So, I bailed on both yoga class and fiddle lesson today, with the full intention of getting a big chunk of those 101 essays graded and back to the students. I did one. One.
I will say that I spent a good while working on the discussion board posts for the online class--and a student who plagiarized last week did it again this week. I sent her an email telling her she was guilty of it again, and as far as I was concerned, she had failed the class, though if she wanted to come in and talk to me about it, make a case for why she should be allowed to continue in the class, she could do that. I alerted Cathy and the Dean of Students about the issue, too. I honestly don't know what this young woman is going to try to present in her defense, but I'm unlikely to want to buy it. The first time, she tried the "I didn't know I was plagiarizing" thing. I said, essentially, well, if you didn't, you do now: you need to cite your sources. Whatever the source. Doesn't matter. And if you need "help," come to me; don't go looking for stuff you can steal from online. I'm really pissed off about it, in a sort of calm way, meaning I don't feel any need to actually get angry with her, but I am not taking any excuses or justifications about how she didn't know what she was doing, or she didn't use the sources I found.... We seem to have an inner constraint these days against just saying, "That's bullshit" to students--but really, there are times when that's what probably should be said.

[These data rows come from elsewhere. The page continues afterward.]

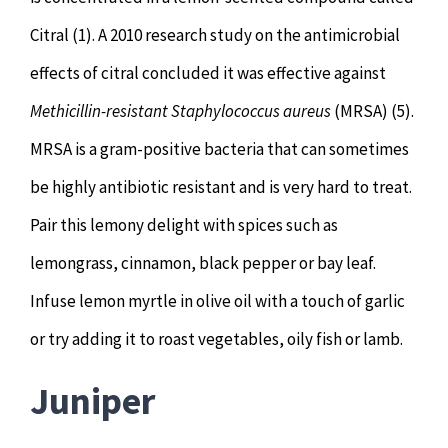
Citral (1). A 2010 research study on the antimicrobial
effects of citral concluded it was effective against
Methicillin-resistant Staphylococcus aureus
(MRSA) (5).
MRSA is a gram-positive bacteria that can sometimes
be highly antibiotic resistant and is very hard to treat.
Pair this lemony delight with spices such as
lemongrass, cinnamon, black pepper or bay leaf.
Infuse lemon myrtle in olive oil with a touch of garlic
or try adding it to roast vegetables, oily fish or lamb.
Juniper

As for the one essay I graded: oh, God, shoot me now. Absolute, unconsidered, high-school quality, chatty, informal, stream-of-consciousness bilge. No focus, no attempt at paragraphing--one source used, sort of, but not really. I was generous and gave it a D instead of the F it deserved, but only because this is their first essay and they don't really know what the hell is expected of them yet. (Also, she's one of several of my students who came straight out of the basic education program; our experience is generally that the professors in that program are a lot more generous than we are in what they consider college-ready.)
But that was so discouraging, I stopped. I know they won't all be that terrible, but ... it was pretty dispiriting.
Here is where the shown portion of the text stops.